(Work to be completed)
Your task is to set down the line containing "left elbow: (1426, 612, -8)" and every later line of the entries, word for word, including the last.

(Records for this exercise)
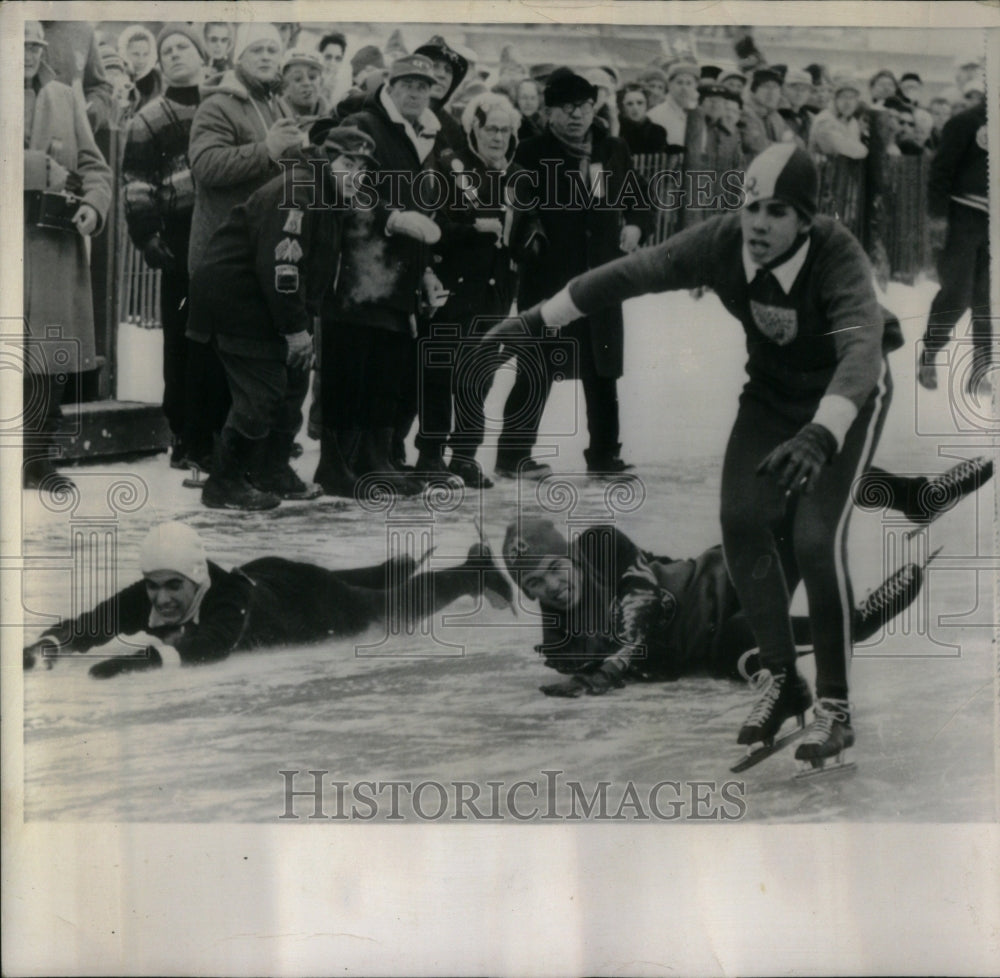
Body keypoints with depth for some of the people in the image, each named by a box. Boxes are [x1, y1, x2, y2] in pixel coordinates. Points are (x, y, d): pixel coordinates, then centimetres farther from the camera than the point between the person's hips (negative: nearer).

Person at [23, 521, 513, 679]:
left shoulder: (229, 598, -47)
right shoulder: (144, 598, -32)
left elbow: (210, 646, -64)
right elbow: (89, 625, -40)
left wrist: (147, 657, -78)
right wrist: (45, 646, -59)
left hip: (306, 598, -5)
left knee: (397, 606, 20)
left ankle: (474, 571, 47)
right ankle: (396, 567, 69)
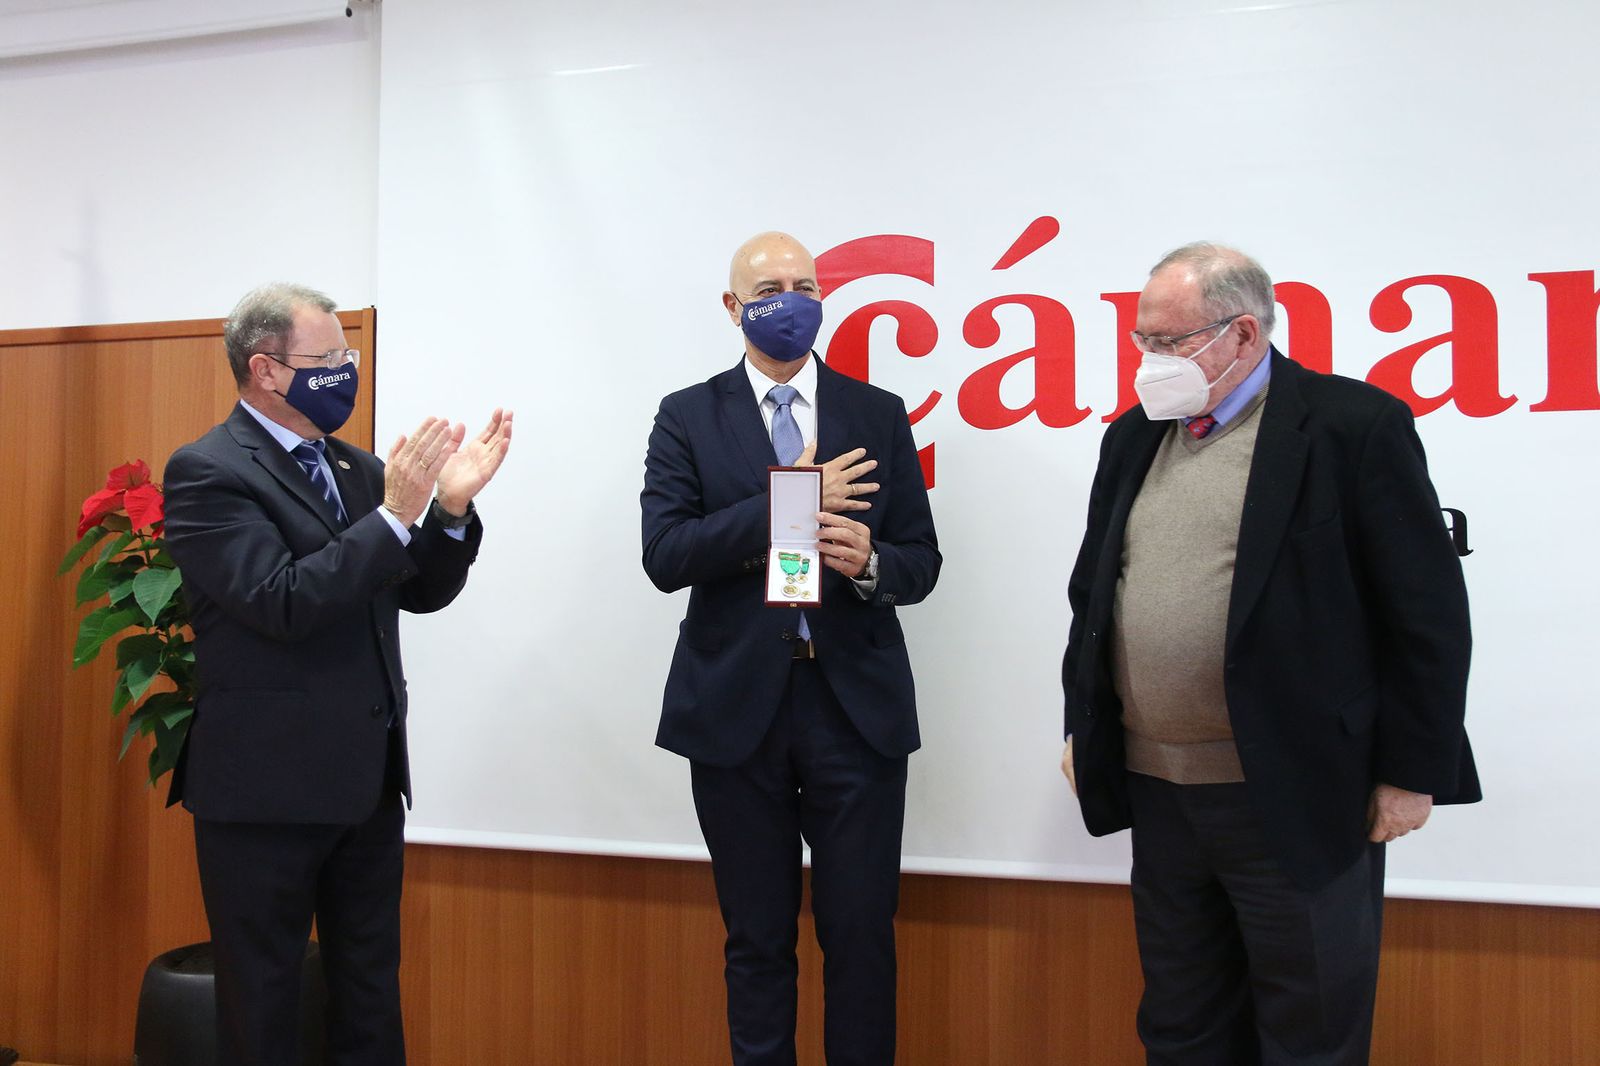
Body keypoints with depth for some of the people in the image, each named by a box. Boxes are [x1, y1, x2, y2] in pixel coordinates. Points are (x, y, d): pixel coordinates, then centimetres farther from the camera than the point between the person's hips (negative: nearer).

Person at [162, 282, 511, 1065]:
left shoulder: (357, 467, 9)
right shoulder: (206, 471, -11)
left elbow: (421, 592, 7)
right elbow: (281, 602, -22)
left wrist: (451, 507, -9)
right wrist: (394, 516, -24)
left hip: (368, 778, 7)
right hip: (267, 785, -6)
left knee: (371, 996, 17)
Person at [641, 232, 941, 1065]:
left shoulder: (879, 415, 7)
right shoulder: (687, 418, 3)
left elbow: (921, 561, 5)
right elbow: (664, 555, -9)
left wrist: (870, 563, -17)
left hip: (856, 706, 1)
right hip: (737, 707, 0)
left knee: (862, 935, 7)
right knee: (756, 941, 13)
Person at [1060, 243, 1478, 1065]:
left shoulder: (1353, 426, -8)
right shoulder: (1134, 436, 10)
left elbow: (1426, 612, -8)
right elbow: (1092, 591, 17)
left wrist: (1411, 770, -7)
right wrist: (1083, 726, 15)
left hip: (1297, 798, -5)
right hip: (1157, 790, 6)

(Task result)
left elbow: (1426, 612, -8)
right elbow: (1092, 591, 17)
left wrist: (1411, 770, -7)
right wrist: (1083, 726, 15)
left hip: (1297, 798, -5)
right hip: (1157, 790, 6)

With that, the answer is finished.